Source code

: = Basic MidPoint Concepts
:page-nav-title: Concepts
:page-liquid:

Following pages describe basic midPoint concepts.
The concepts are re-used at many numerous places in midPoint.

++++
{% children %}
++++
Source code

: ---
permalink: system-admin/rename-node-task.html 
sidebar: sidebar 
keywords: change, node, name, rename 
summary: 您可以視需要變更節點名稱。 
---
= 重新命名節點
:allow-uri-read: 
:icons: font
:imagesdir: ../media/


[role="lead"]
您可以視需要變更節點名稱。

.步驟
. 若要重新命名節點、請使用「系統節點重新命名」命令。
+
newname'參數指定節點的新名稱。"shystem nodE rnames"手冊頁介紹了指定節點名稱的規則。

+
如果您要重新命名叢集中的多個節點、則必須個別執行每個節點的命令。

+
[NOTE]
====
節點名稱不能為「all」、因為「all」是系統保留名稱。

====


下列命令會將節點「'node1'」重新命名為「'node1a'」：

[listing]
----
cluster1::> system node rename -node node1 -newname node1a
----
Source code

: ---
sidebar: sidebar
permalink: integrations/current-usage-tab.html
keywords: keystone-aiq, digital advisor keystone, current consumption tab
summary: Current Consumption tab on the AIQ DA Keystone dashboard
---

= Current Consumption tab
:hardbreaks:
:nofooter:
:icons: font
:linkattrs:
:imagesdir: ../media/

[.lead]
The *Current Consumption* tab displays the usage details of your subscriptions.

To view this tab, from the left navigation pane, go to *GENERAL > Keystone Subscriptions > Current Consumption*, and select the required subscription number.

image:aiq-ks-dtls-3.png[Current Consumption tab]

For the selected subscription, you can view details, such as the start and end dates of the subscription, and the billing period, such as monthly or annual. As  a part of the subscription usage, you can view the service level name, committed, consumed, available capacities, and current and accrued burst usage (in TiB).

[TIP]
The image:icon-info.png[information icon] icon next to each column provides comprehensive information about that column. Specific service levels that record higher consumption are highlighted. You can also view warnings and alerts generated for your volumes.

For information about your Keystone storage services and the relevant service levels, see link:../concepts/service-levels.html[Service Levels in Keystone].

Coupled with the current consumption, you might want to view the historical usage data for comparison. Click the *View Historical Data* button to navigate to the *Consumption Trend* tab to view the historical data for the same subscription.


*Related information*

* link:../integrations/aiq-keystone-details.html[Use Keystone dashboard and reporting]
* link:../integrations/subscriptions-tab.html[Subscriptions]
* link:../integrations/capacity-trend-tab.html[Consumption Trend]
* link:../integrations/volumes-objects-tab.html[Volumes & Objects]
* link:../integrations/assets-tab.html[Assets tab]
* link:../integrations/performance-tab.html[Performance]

┄┄┄┄┄┄┄┄┄┄

Task details: Each record, from first to last, should be returned verbatim.

Result of this exercise:
Source code

: = Basic MidPoint Concepts
:page-nav-title: Concepts
:page-liquid:

Following pages describe basic midPoint concepts.
The concepts are re-used at many numerous places in midPoint.

++++
{% children %}
++++
Source code

: ---
permalink: system-admin/rename-node-task.html 
sidebar: sidebar 
keywords: change, node, name, rename 
summary: 您可以視需要變更節點名稱。 
---
= 重新命名節點
:allow-uri-read: 
:icons: font
:imagesdir: ../media/


[role="lead"]
您可以視需要變更節點名稱。

.步驟
. 若要重新命名節點、請使用「系統節點重新命名」命令。
+
newname'參數指定節點的新名稱。"shystem nodE rnames"手冊頁介紹了指定節點名稱的規則。

+
如果您要重新命名叢集中的多個節點、則必須個別執行每個節點的命令。

+
[NOTE]
====
節點名稱不能為「all」、因為「all」是系統保留名稱。

====


下列命令會將節點「'node1'」重新命名為「'node1a'」：

[listing]
----
cluster1::> system node rename -node node1 -newname node1a
----
Source code

: ---
sidebar: sidebar
permalink: integrations/current-usage-tab.html
keywords: keystone-aiq, digital advisor keystone, current consumption tab
summary: Current Consumption tab on the AIQ DA Keystone dashboard
---

= Current Consumption tab
:hardbreaks:
:nofooter:
:icons: font
:linkattrs:
:imagesdir: ../media/

[.lead]
The *Current Consumption* tab displays the usage details of your subscriptions.

To view this tab, from the left navigation pane, go to *GENERAL > Keystone Subscriptions > Current Consumption*, and select the required subscription number.

image:aiq-ks-dtls-3.png[Current Consumption tab]

For the selected subscription, you can view details, such as the start and end dates of the subscription, and the billing period, such as monthly or annual. As  a part of the subscription usage, you can view the service level name, committed, consumed, available capacities, and current and accrued burst usage (in TiB).

[TIP]
The image:icon-info.png[information icon] icon next to each column provides comprehensive information about that column. Specific service levels that record higher consumption are highlighted. You can also view warnings and alerts generated for your volumes.

For information about your Keystone storage services and the relevant service levels, see link:../concepts/service-levels.html[Service Levels in Keystone].

Coupled with the current consumption, you might want to view the historical usage data for comparison. Click the *View Historical Data* button to navigate to the *Consumption Trend* tab to view the historical data for the same subscription.


*Related information*

* link:../integrations/aiq-keystone-details.html[Use Keystone dashboard and reporting]
* link:../integrations/subscriptions-tab.html[Subscriptions]
* link:../integrations/capacity-trend-tab.html[Consumption Trend]
* link:../integrations/volumes-objects-tab.html[Volumes & Objects]
* link:../integrations/assets-tab.html[Assets tab]
* link:../integrations/performance-tab.html[Performance]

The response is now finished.